The repertoire of Menuhin Competition that year was particularly interesting and varied. All the contestants had to play a piece by Ole Bull instead of Paganini (personally I don’t think Bull is any easier than Paganini), and in the second round we all have to play a Beethoven String Quartet with the members of Vertavo Quartet, with only 30 minutes of rehearsal time prior to the performance. In addition, we all had to perform a piece by Nordheim for violin and electronic delay unit – which I tried so hard to design, and finally succeeded by using a sound software, NOT knowing that the competition is providing the unit already…
One thing I remember the most was the friendly environment in the competition – all the participants were so nice and warm to each other, and even the juries were extremely open to questions and concerns. Even after so many years, I’m still connected with some of the friends from the competition.
The final round was held in the beautiful Oslo Opera House. Many people thought that I must have been performing concertos a lot in the past, but in fact, that was my very first time playing an entire concerto with an orchestra!

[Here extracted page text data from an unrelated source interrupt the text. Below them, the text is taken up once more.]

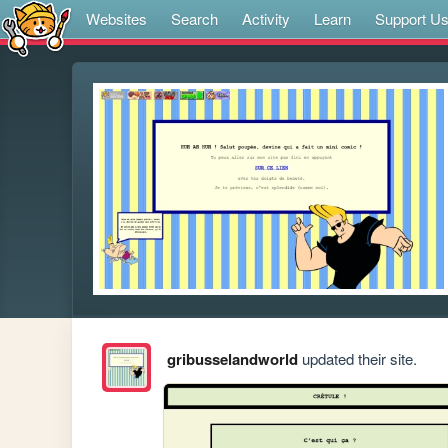
Websites
Search
Activity
Learn
Support U
gribusselandworld
updated their site.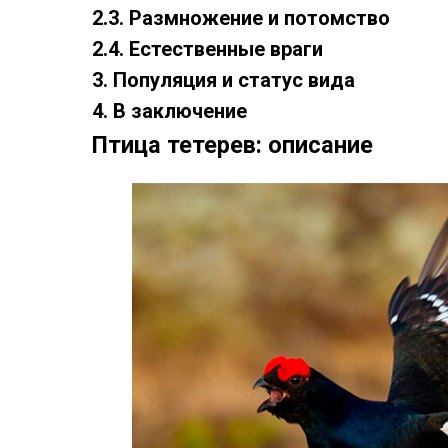
2.3. Размножение и потомство
2.4. Естественные враги
3. Популяция и статус вида
4. В заключение
Птица тетерев: описание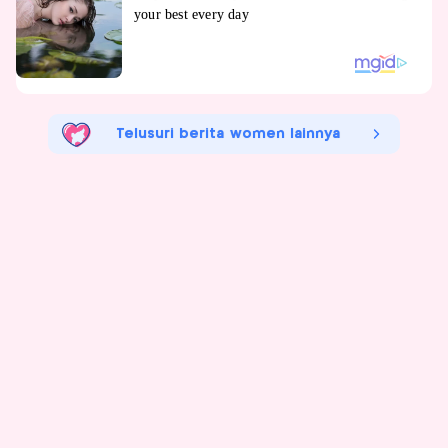
Telusuri berita women lainnya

So I was quite nervous, but curious at the same time, as I did not know how it feels to have an orchestra behind me, instead of in front of me.
I was lucky enough to win. As important as it means to me, it really isn’t the most valuable thing I get from the experience. I realized, after all these adventures, even under the most difficult circumstances, one should never give up. Life never tells us what’s inside this box until we finally open it.